-- EL PROBLEMA --
Reescribe el texto desde "En cualquier caso, Rafael" hasta "el único tema." y cambia "levante español" por "litoral mediterráneo".

-- TEXTO DADO --
=-=-=
El término novela de la crisis ha levantado sospechas desde su origen. En parte porque quienes lo practican desprenden un insoportable tufo a oportunismo, a “es lo que toca”, en parte también  por eso que llaman “distancia estética”: para escribir sobre un acontecimiento hay que esperar a que ese acontecimiento esté muerto, frío, las heridas cerradas.   No estoy de acuerdo con el segundo argumento. Sólo se puede escribir la realidad desde su epicentro. Si esperamos 30 años para escribir sobre esta crisis tendremos otro género “novela de la guerra civil” que no importará a nadie.

En cualquier caso, Rafael Chirbes reniega del término novela de la crisis y es la última persona a quien podríamos llamar oportunista: no ha pretendido escribir una novela de la crisis porque sencillamente él estaba allí antes que la crisis. ‘En la orilla’ es la consecuencia lógica de ‘Crematorio’ (2007). Chirbes siempre ha escrito sobre lo que le rodea y conoce: la vida en el levante español en los últimos ochenta años. Desgraciadamente el levante español en la actualidad es sinónimo de corrupción y pobreza (espero que nadie se llame a ofensa, quien esto escribe vive a menos de doscientos kilómetros del lugar donde estaría Misent, la Yoknapatawpha, o la Vetusta, particular de nuestro autor). Es por eso que la crisis atraviesa toda la novela: es su punto de partida y también su corazón, pero no el único tema.
=-=-=
-- DATOS DE ENTRADA --
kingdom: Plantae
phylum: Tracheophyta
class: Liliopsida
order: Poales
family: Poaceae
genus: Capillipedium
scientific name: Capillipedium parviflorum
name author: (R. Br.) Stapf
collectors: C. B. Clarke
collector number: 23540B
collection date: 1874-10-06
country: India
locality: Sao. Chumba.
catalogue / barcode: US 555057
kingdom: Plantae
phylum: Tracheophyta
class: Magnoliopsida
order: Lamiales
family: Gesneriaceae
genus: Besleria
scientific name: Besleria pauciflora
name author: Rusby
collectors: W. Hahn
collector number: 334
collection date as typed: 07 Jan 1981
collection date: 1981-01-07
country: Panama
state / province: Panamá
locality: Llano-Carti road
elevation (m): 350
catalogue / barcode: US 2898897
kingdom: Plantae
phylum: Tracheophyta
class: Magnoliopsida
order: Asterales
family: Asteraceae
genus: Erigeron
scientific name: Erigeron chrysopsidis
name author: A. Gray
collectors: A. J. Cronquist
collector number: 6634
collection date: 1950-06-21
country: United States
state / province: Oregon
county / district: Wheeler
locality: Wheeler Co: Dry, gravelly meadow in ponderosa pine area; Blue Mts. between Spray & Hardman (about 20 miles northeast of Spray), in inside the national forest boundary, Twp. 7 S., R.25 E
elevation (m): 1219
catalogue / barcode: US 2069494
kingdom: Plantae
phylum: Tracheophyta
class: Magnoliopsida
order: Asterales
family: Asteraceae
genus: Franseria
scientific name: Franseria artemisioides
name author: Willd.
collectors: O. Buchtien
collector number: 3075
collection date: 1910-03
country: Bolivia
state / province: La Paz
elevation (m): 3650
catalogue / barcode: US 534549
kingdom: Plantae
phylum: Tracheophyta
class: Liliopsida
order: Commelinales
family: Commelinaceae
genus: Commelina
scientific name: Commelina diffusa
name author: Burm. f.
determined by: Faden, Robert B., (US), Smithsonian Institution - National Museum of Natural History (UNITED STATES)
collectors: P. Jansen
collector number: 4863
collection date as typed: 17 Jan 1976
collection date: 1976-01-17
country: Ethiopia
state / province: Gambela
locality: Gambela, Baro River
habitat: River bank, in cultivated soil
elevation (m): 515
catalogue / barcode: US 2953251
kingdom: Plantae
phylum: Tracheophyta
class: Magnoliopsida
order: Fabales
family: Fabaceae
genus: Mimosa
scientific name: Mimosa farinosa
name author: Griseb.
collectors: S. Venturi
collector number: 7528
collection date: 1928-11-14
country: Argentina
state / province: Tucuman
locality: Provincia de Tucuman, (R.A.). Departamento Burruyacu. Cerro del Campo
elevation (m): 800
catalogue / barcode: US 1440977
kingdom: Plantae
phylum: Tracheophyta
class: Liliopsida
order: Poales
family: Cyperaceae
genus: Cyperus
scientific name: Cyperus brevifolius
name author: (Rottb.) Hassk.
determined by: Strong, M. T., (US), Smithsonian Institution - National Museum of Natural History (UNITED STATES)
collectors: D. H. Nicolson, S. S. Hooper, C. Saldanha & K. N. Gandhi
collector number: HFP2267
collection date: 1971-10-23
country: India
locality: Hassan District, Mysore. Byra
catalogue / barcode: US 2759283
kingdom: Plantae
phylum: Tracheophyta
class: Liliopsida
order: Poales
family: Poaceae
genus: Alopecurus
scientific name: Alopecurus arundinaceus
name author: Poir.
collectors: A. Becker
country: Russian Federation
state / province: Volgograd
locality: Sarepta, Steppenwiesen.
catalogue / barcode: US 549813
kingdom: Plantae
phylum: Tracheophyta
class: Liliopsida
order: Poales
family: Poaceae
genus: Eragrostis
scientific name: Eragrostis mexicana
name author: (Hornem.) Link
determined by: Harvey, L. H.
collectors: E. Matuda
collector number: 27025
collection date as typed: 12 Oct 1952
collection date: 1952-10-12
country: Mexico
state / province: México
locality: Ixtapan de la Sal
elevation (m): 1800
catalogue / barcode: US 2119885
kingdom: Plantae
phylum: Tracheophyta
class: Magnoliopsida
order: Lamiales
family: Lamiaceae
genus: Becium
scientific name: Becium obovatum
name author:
=-=-=
-- RESPUESTA --
En cualquier caso, Rafael Chirbes reniega del término novela de la crisis y es la última persona a quien podríamos llamar oportunista: no ha pretendido escribir una novela de la crisis porque sencillamente él estaba allí antes que la crisis. ‘En la orilla’ es la consecuencia lógica de ‘Crematorio’ (2007). Chirbes siempre ha escrito sobre lo que le rodea y conoce: la vida en el litoral mediterráneo en los últimos ochenta años. Desgraciadamente el litoral mediterráneo en la actualidad es sinónimo de corrupción y pobreza (espero que nadie se llame a ofensa, quien esto escribe vive a menos de doscientos kilómetros del lugar donde estaría Misent, la Yoknapatawpha, o la Vetusta, particular de nuestro autor). Es por eso que la crisis atraviesa toda la novela: es su punto de partida y también su corazón, pero no el único tema.